**Bounding boxes with keypoints**
· · · · ·
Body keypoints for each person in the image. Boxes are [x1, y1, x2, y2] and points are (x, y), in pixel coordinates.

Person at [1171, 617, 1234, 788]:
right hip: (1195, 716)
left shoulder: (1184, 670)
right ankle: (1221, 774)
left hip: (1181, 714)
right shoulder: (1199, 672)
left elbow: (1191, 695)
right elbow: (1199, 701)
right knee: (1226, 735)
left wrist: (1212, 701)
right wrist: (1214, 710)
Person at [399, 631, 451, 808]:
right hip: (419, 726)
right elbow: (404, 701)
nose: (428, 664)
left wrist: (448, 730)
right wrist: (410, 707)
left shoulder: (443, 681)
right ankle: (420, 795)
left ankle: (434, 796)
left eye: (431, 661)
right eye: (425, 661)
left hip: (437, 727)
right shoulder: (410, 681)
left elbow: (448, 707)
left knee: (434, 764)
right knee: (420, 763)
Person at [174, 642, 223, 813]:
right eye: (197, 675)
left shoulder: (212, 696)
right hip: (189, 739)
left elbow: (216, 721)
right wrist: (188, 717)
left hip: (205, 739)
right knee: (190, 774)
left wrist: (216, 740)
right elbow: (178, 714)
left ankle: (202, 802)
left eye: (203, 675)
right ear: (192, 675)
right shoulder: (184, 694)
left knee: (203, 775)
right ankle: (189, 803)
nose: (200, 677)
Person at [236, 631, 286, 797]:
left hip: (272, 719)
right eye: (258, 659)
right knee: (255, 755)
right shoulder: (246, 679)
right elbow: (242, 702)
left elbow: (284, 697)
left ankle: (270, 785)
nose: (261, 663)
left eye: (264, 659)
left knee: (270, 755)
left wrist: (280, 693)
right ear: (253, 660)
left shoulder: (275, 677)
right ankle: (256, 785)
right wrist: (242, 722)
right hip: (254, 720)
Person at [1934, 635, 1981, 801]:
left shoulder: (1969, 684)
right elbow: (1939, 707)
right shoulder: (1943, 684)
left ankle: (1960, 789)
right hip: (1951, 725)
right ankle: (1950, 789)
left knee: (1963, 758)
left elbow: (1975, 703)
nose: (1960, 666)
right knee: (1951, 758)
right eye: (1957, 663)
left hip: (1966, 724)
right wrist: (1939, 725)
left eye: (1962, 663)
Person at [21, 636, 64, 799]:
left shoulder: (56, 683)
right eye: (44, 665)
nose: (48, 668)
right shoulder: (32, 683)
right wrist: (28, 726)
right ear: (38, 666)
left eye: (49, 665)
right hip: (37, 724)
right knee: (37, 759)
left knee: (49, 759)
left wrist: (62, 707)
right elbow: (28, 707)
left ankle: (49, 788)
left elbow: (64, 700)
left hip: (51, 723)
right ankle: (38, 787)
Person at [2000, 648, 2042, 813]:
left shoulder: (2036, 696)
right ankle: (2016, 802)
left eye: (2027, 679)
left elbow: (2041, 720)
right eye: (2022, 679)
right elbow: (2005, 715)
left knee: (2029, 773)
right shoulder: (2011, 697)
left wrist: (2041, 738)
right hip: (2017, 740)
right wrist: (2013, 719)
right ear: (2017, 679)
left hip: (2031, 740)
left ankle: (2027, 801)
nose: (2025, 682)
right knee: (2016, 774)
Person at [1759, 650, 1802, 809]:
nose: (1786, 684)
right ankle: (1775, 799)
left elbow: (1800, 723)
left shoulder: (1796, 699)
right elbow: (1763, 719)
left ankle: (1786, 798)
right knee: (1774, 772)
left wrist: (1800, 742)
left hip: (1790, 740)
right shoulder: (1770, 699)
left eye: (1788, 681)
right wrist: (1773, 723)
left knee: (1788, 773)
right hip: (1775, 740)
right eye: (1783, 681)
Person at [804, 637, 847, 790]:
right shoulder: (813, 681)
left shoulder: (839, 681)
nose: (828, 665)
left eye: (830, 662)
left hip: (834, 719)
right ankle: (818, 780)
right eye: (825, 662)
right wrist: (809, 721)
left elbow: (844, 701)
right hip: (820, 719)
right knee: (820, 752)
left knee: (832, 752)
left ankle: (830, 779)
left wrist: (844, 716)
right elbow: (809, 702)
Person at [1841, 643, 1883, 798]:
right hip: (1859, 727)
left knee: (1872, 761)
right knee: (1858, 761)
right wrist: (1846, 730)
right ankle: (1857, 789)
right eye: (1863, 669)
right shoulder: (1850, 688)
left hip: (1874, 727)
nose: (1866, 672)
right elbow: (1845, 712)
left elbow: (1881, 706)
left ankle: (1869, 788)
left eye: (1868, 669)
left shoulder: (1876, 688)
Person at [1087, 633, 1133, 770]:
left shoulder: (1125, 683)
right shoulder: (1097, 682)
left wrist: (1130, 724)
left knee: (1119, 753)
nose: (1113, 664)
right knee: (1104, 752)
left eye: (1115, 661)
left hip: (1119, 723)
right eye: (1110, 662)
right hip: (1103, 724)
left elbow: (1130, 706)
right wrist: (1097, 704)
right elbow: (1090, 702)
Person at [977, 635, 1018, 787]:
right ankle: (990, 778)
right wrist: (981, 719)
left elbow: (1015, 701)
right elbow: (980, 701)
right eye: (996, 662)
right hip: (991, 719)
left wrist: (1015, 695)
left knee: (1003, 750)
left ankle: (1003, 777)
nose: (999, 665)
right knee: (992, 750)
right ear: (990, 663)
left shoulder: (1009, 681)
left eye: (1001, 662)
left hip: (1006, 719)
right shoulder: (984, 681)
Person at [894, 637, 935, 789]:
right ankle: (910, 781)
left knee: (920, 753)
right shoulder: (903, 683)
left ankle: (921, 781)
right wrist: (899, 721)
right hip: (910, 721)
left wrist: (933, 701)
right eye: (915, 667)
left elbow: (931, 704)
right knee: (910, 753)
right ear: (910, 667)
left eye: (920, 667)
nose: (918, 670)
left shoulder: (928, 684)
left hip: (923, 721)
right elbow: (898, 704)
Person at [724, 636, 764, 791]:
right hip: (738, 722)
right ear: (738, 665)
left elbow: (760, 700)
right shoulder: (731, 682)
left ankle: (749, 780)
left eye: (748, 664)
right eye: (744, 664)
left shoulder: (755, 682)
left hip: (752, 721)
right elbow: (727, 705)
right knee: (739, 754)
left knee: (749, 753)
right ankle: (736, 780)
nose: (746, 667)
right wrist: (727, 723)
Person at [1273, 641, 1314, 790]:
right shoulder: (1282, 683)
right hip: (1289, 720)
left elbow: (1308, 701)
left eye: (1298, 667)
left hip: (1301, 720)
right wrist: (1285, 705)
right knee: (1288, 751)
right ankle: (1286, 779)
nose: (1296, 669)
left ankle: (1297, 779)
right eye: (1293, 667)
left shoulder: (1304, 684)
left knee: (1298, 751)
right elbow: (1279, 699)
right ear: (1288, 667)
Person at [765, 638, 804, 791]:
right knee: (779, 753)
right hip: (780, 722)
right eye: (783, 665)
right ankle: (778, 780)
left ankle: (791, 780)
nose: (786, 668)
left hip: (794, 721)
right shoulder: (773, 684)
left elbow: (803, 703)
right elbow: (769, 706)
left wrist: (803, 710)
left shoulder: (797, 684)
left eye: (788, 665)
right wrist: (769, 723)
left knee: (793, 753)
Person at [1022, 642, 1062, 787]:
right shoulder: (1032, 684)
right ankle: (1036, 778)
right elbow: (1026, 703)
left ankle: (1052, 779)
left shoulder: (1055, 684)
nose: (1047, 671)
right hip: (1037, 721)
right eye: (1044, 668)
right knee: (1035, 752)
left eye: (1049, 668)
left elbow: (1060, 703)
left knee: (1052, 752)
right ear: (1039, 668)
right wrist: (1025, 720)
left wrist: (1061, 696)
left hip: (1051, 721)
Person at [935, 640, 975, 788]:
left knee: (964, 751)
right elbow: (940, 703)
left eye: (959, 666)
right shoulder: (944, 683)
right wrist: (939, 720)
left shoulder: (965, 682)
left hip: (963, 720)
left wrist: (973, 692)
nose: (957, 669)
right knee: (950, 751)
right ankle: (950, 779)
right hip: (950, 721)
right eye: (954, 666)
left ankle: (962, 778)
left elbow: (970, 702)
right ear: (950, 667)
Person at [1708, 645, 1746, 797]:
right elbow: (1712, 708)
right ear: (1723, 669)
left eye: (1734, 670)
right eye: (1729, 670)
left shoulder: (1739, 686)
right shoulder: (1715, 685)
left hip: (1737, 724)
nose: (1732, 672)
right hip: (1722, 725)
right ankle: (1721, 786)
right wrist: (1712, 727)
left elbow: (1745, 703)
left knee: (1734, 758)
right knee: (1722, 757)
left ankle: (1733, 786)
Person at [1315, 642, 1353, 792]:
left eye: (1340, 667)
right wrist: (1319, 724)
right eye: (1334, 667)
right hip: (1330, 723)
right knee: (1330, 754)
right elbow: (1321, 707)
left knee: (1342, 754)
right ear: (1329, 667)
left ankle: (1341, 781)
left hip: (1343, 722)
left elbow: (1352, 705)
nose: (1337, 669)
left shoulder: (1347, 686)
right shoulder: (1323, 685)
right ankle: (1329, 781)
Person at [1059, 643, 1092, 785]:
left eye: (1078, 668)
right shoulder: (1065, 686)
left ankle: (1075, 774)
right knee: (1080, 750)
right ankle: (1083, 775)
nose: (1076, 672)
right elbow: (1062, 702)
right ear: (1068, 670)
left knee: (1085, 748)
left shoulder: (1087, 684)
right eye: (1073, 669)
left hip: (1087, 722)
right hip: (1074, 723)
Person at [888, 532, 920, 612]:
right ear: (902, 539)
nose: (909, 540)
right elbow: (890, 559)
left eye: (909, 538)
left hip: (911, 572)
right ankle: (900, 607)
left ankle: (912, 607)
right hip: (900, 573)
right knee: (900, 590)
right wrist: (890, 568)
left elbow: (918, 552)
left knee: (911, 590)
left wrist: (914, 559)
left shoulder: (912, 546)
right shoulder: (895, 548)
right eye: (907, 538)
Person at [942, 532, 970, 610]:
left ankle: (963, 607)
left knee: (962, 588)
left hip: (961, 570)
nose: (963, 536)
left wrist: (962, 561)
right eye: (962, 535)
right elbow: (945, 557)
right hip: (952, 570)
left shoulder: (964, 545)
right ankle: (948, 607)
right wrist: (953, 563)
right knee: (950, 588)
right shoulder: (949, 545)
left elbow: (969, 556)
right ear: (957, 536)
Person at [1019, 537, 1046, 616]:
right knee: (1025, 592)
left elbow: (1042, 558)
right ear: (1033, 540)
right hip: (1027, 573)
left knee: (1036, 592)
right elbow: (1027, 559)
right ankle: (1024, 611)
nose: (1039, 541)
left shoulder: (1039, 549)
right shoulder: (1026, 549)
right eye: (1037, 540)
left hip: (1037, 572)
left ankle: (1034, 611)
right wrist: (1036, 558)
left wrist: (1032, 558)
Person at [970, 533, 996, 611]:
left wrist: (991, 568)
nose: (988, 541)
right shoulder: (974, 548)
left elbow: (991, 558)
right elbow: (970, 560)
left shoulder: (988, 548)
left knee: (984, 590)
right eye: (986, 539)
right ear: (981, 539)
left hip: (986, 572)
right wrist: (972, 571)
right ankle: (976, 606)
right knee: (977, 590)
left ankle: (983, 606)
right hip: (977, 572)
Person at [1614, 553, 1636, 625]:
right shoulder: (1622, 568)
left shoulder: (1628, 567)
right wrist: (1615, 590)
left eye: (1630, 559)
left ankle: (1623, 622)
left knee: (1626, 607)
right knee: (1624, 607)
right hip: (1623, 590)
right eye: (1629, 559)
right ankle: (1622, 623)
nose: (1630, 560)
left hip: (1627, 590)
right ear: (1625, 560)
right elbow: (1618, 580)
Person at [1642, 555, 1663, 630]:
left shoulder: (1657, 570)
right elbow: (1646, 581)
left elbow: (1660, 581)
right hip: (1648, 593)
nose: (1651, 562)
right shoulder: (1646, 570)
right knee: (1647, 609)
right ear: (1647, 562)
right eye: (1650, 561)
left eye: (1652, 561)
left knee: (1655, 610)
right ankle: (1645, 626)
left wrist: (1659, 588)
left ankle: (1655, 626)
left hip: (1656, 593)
· · · · ·
**TASK BRIEF**
Using the data above, print exactly the lines from the line that contains "left elbow: (448, 707)" through the line that contains "left ankle: (202, 802)", with both included.

**ANSWER TO THIS PROBLEM**
left elbow: (448, 707)
left knee: (434, 764)
right knee: (420, 763)
Person at [174, 642, 223, 813]:
right eye: (197, 675)
left shoulder: (212, 696)
right hip: (189, 739)
left elbow: (216, 721)
right wrist: (188, 717)
left hip: (205, 739)
right knee: (190, 774)
left wrist: (216, 740)
right elbow: (178, 714)
left ankle: (202, 802)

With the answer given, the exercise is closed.